Yup. My other hobby is designing and building vacuum tube amplifiers and preamplifiers using primarily the radio receiving and transmitting triodes of the '20s and "30s.

But it's beyond me how you can say amplifiers that weigh 70 lbs a channel, use tubes not made since FDR took his first oath of office, and put out a good 3W with a tailwind can be excessive.


----------



## rwbadley (Apr 13, 2002)

Triodelover said:


> So do think this is a fake?
> 
> 
> 
> ...


I really like the sound of tubes. I chased through a bunch of SS stuff before finding nirvana with a modest tube amp. Wonderful sound.


----------



## midlife_xs's (Jun 18, 2004)

Triodelover said:


> So do think this is a fake?
> 
> Yup. My other hobby is designing and building vacuum tube amplifiers and preamplifiers using primarily the radio receiving and transmitting triodes of the '20s and "30s.
> 
> But it's beyond me how you can say amplifiers that weigh 70 lbs a channel, use tubes not made since FDR took his first oath of office, and put out a good 3W with a tailwind can be excessive.





Triodelover said:


> So do think this is a fake?
> 
> Oh no. Maybe not one of their top-level frames though.
> 
> Very indulging hobby indeed. I like looking at those tubes glowing while playing music. Do you build tube amps for commercial purposes? perhaps a website I can visit?


----------



## Triodelover (Aug 23, 2004)

midlife_xs's said:


> Very indulging hobby indeed. I like looking at those tubes glowing while playing music. Do you build tube amps for commercial purposes? perhaps a website I can visit?
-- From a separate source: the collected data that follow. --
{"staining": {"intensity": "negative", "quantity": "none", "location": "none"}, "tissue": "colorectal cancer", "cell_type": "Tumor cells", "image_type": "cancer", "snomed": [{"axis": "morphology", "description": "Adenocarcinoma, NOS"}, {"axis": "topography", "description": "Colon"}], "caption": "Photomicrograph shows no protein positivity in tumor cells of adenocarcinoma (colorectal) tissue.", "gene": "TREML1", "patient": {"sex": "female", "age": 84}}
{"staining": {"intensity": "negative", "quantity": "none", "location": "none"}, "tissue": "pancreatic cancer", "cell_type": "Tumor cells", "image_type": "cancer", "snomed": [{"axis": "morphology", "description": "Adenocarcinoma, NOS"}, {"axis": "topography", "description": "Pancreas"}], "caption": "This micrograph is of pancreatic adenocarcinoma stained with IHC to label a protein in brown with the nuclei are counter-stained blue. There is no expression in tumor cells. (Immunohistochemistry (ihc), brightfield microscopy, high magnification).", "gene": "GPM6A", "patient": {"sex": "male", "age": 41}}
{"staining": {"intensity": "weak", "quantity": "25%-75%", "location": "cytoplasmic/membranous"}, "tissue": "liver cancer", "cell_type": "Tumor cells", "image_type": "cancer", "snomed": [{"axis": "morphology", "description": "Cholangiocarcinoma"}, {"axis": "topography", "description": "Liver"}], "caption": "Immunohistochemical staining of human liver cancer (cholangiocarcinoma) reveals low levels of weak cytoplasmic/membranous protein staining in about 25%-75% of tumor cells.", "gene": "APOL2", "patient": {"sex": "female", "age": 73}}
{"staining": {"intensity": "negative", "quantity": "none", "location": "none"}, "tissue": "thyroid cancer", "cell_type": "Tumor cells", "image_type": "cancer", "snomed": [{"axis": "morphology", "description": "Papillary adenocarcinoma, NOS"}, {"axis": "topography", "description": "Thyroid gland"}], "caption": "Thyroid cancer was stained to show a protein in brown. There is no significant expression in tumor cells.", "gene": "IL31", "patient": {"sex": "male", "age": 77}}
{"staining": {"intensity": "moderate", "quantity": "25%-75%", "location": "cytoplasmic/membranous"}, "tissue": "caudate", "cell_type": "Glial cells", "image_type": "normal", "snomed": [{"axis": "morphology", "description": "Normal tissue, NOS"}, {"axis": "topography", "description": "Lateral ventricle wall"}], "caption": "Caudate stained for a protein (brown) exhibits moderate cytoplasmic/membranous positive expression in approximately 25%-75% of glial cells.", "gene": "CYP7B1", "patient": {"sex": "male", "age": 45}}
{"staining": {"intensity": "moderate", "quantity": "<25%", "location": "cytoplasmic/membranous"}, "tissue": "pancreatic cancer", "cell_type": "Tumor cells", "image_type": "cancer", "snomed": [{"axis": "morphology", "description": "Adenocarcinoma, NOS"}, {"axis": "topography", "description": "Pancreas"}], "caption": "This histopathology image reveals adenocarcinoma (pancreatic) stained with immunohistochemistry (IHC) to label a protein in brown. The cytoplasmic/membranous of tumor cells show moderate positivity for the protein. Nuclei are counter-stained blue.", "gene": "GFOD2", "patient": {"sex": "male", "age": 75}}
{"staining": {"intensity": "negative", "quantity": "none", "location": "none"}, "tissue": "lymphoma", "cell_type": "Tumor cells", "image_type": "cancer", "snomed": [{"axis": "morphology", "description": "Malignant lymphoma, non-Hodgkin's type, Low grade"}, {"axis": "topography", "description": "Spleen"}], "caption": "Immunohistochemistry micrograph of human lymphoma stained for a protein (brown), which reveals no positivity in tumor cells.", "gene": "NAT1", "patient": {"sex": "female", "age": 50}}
I've been asked to build one-offs and, to date, I've declined. It's not that I wouldn't want to do it, but that once you accept a commission, it becomes a labor. I'd have to find someone to do a chassis that lives up to the design and cost, because chassis construction isn't my strong suit. 

The amps I'm listening to now have Bolivian rosewood bases (courtesy of my son) and copper top plates. Cost of parts without the bases/top plates is around $3K. To make them commerically viable I would have to ask $8K for custom order and $20K for "dealer inventory" status. And I would have to get someone who could craft chassis/enclosures that lived up to the billing.

Then I would have to meet deadlines (a major weakness). And I would have to put up with customer demand. (I read in _The Absolute Sound_ that if you rub monkey dung on the tube pins and then use these magic capacitors as couplers, you can hear the Voice of God.) It's like having an entire customer base of weight weenies who think they are faster in USPS jerseys (see the six13 thread).

So no, I don't do this commercially. However, I love the design aspect and I'm happy to design anything you want so long as you find someone else to build it.


----------